We learned then that the World Bank had engaged to rehabilitate the stretch as part of the trans-border road linking Cameroon and Nigeria.
This is, notably, the Bamenda-Enugu corridor. Besides rehabilitating the Babadjou- Bamenda stretch, the World Bank, it was said will also bankroll a by-pass that will create a new entrance into Bamenda.
The by-pass begins from Bamenda Up Station, precisely where there is a billboard with the inscription ‘Welcome to Bamenda’.
It continues and meanders through Bamendankwe and joins the other stretch that leads to the Nkwen neighborhood near the Amour Mezam bus stop.
Origin of the deplorable state of road
In 2015, the stretch of road, it should be recalled became so impassable that Babadjou people went on a rampage.
They demonstrated and ignited a free-for-all cursing of the authorities.
Same year, SDF chieftain, John Fru Ndi, stormed the road and sent away workers at the toll gate at Matazem near Santa.
The stretch that the World Bank had been announced to rehabilitate is part of the Yaounde-Bafoussam-Bamenda highway that is noted for road accidents.
It causes 11 percent of road accidents leading to 16 percent of deaths registered on Cameroonian roads, according to official sources.

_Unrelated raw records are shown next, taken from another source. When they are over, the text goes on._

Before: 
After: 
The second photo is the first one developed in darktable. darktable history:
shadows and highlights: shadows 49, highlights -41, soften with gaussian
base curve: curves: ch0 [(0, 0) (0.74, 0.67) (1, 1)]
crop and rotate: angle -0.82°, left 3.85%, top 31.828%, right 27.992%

For one thing, the World Bank, the African Development Bank, AfDB, and the Cameroon Government shoulder the burden of rehabilitating the Yaounde-Bafoussam-Bamenda highway at the cost of FCFA 211, 851 billion.
Out of the amount, the AfDB is providing 59.8 percent, the World Bank 27 .6 percent and the Cameroon government 12.5 percent.
It should, however, be noted that the World Bank funding is separate from that of the AfDB that is covering the Yaounde-Bafoussam stretch of 212 km.
The localities of Babadjou and Bamenda road corridor will each benefit a 35km tarring of their roads.
Meanwhile, 16km of urban expansion of the Bamenda-Babadjou road linking the Bamenda-Enugu road corridor will also be constructed.